- **DATA SUPPLIED**
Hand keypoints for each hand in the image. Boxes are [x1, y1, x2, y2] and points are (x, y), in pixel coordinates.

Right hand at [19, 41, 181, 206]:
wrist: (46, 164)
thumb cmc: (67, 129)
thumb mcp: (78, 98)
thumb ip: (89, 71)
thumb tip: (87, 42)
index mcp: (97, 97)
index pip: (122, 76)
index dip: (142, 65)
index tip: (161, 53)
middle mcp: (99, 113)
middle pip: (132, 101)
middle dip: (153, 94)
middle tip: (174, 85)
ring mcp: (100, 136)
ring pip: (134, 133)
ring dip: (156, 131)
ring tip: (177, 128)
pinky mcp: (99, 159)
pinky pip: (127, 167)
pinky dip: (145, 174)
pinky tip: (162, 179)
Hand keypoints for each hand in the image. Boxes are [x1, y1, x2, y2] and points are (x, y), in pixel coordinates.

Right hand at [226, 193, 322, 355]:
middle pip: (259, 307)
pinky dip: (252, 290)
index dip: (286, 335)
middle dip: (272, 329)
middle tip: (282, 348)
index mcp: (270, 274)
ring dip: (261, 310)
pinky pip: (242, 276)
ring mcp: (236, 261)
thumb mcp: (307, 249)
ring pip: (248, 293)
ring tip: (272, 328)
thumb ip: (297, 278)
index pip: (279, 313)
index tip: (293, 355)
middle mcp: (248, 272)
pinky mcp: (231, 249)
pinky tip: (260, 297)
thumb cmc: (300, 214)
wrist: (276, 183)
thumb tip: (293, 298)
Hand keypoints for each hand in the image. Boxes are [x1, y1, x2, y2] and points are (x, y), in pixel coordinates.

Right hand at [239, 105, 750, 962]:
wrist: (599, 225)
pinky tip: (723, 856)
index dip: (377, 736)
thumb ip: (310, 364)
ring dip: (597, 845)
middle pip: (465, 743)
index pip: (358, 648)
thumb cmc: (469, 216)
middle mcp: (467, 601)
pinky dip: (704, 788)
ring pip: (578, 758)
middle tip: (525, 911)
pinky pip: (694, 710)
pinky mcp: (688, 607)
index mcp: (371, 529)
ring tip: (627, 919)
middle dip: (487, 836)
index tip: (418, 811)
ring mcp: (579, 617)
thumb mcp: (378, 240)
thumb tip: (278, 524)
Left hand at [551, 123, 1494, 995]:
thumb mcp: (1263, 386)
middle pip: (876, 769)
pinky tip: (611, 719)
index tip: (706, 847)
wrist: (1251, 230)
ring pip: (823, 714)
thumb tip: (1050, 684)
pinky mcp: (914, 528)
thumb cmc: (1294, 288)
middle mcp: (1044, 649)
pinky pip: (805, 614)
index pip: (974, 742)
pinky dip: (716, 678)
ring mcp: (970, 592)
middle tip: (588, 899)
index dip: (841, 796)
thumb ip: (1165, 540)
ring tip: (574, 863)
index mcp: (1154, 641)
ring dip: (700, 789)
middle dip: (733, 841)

- **WORK ORDER**
Match on "Right" and copy out every line of the entries that contains it.

- **EXPECTED OUTPUT**
Right hand at [19, 41, 181, 206]:
Right hand at [226, 193, 322, 355]:
Right hand at [239, 105, 750, 962]:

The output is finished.